How many words are in your vocabulary?

I have to say, if asked, I would find it difficult to say how many Spanish or French words I know. An article on the BBC website reported that Fabio Capello recently claimed he uses just 100 English words to communicate with players.

He commented that: “If I need to speak about the economy or other things, I can’t speak. But when you speak about tactics, you don’t use a lot of words. I don’t have to speak about a lot of different things. Maximum 100 words.”

Bearing in mind that in those two sentences alone, he used 27 different English words, perhaps his 100 word guess is slightly self-deprecating, taking into account the football terminology he must use on an everyday basis. He certainly doesn’t come across as a man short of words!

The BBC reporter (perhaps quite harshly!) commented that “communicating with Wayne Rooney does not require a Shakespearean command of English”, but Capello’s statement does raise the question of language and how many words are necessary to get by, have an advanced level, or be fluent. I can’t imagine that there can ever be a fixed number for any of these levels, and surely proficiency, accent and standard of vocabulary must also be taken into account when assigning a level to a speaker of a foreign language.

The deputy director of the language centre at Leeds University, Peter Howarth, dismissed Capello’s claim, saying that “It’s a ridiculously small number, you could learn 100 words in a couple of days, particularly when you’re in the country surrounded by the language”. He advised that a vocabulary consisting of 1,500 words is necessary in order to achieve an intermediate level with some range. Fiona Douglas, an English language lecturer at the same university, commented that 100 words is much lower than the number of words a beginner language student would acquire.

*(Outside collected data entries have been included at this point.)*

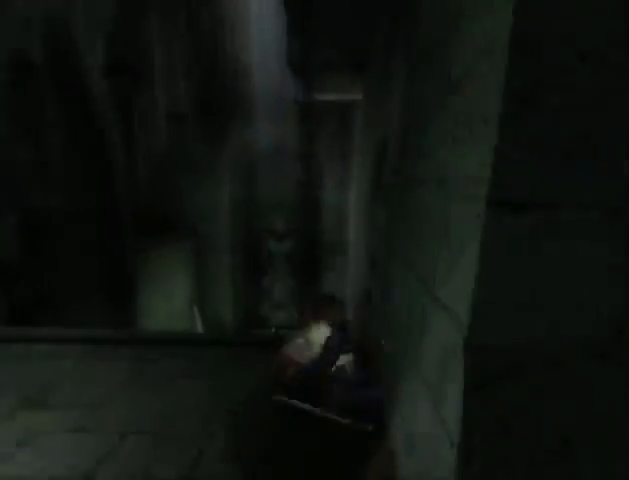
{"buttons": ["R1"], "left_stick": "up", "right_stick": "center", "events": []}
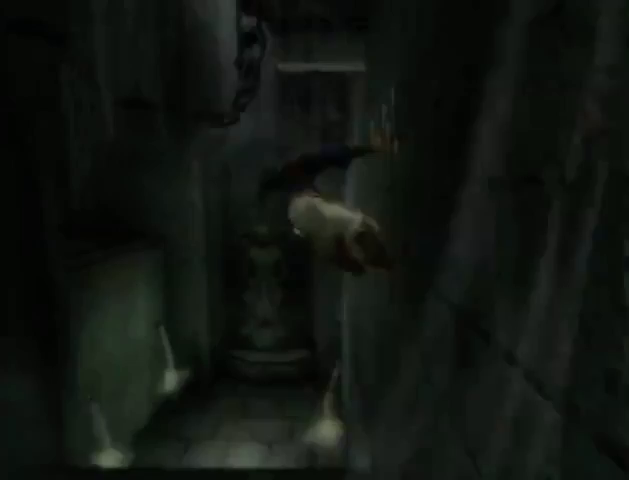
{"buttons": ["R1"], "left_stick": "up", "right_stick": "center", "events": []}
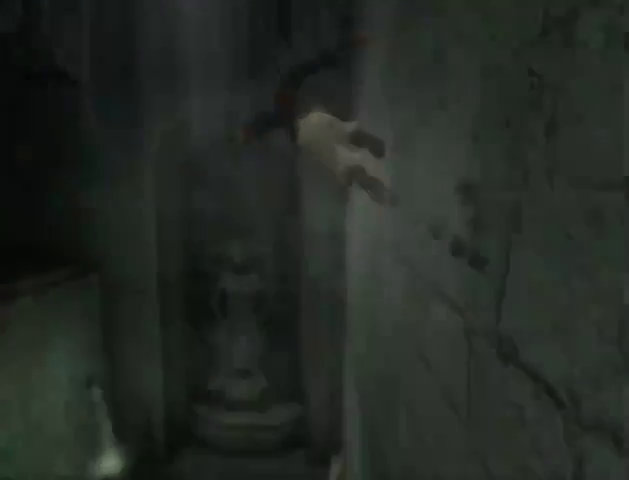
{"buttons": ["A", "R1"], "left_stick": "up", "right_stick": "center", "events": [[433, "A", "down"]]}
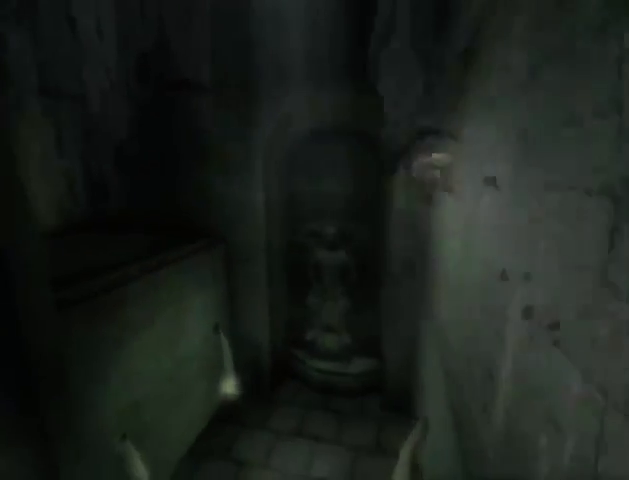
{"buttons": ["R1"], "left_stick": "up", "right_stick": "center", "events": [[67, "A", "up"], [133, "A", "down"], [200, "A", "up"], [267, "A", "down"], [300, "A", "up"], [400, "A", "down"], [433, "A", "up"]]}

Susie Dent, a TV lexicographer and dictionary expert, said that “It may be that for simple instruction on the pitch, 100 words is all he needs – it’s not as absurd as perhaps it looks at face value.” She encouraged us to take into account the difference between active words and passive words (passive words are words that are understood but not necessarily used, whilst active words are words that are understood, and used, both in speech and writing), explaining that Capello’s passive vocabulary must be acknowledged, as “otherwise how would he handle press conferences?”.

It is certainly an interesting topic, and one that has made me wonder about my vocabulary, in English and other foreign languages, and just how many words I have stored in my head!